++++ Extracted records

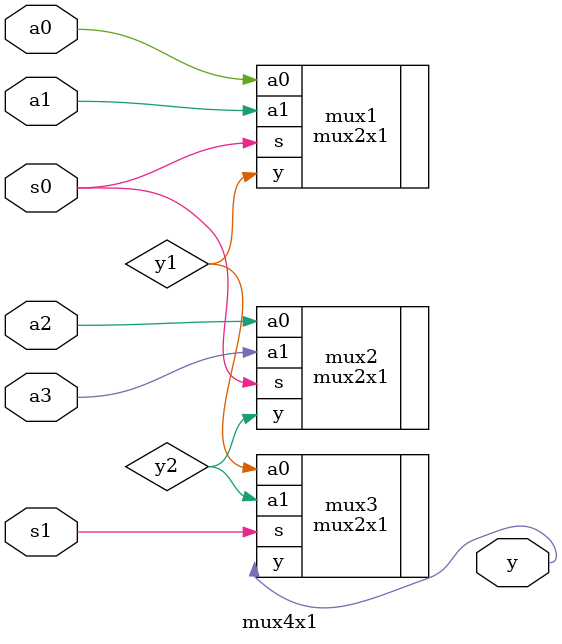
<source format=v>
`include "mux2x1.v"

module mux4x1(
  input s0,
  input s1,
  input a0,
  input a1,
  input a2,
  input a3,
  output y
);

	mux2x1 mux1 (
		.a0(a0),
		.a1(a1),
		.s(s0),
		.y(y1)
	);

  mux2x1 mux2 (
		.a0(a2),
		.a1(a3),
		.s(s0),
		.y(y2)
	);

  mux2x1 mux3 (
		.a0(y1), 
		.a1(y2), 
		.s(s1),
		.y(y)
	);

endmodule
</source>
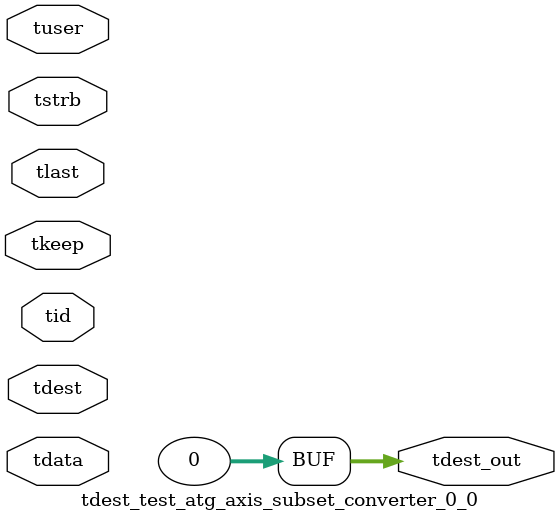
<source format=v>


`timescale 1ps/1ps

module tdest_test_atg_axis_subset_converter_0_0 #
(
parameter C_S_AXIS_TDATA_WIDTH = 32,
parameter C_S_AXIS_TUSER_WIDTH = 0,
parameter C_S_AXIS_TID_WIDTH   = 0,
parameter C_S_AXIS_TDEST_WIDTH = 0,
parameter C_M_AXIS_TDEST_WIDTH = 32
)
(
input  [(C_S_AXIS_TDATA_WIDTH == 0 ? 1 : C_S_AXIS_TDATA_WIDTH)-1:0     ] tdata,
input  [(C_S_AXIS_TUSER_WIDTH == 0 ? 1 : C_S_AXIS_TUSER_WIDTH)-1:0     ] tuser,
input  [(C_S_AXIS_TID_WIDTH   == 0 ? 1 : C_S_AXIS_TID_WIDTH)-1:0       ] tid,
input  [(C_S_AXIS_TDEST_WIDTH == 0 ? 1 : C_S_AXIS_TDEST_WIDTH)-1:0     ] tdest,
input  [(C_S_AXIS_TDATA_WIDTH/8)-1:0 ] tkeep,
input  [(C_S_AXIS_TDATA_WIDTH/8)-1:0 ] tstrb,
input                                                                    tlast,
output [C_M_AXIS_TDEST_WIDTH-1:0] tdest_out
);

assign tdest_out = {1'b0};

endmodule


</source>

++++++++
++++ Extracted records

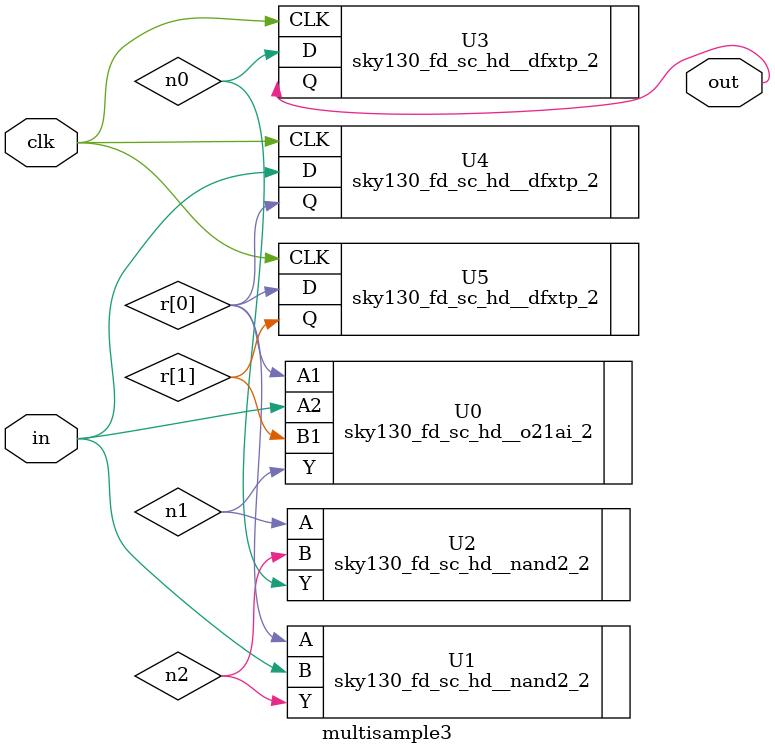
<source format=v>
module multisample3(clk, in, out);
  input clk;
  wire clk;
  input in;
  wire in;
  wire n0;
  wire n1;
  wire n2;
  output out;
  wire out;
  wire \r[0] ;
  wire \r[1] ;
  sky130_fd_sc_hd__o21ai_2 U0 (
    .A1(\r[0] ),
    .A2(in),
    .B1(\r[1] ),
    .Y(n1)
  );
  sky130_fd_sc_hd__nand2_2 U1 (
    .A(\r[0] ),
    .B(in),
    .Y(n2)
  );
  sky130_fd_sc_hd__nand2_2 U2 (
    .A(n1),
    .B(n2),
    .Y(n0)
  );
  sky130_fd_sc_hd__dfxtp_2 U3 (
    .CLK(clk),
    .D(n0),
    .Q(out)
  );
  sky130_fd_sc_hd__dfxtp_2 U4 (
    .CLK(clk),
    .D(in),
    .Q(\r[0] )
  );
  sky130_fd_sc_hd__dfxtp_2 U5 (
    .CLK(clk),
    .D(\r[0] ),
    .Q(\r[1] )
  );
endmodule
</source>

++++++++

## Directive
Your reply should consist of a single number, the count of lines in the records above that contain the string "parameter".

## Answer to this task
5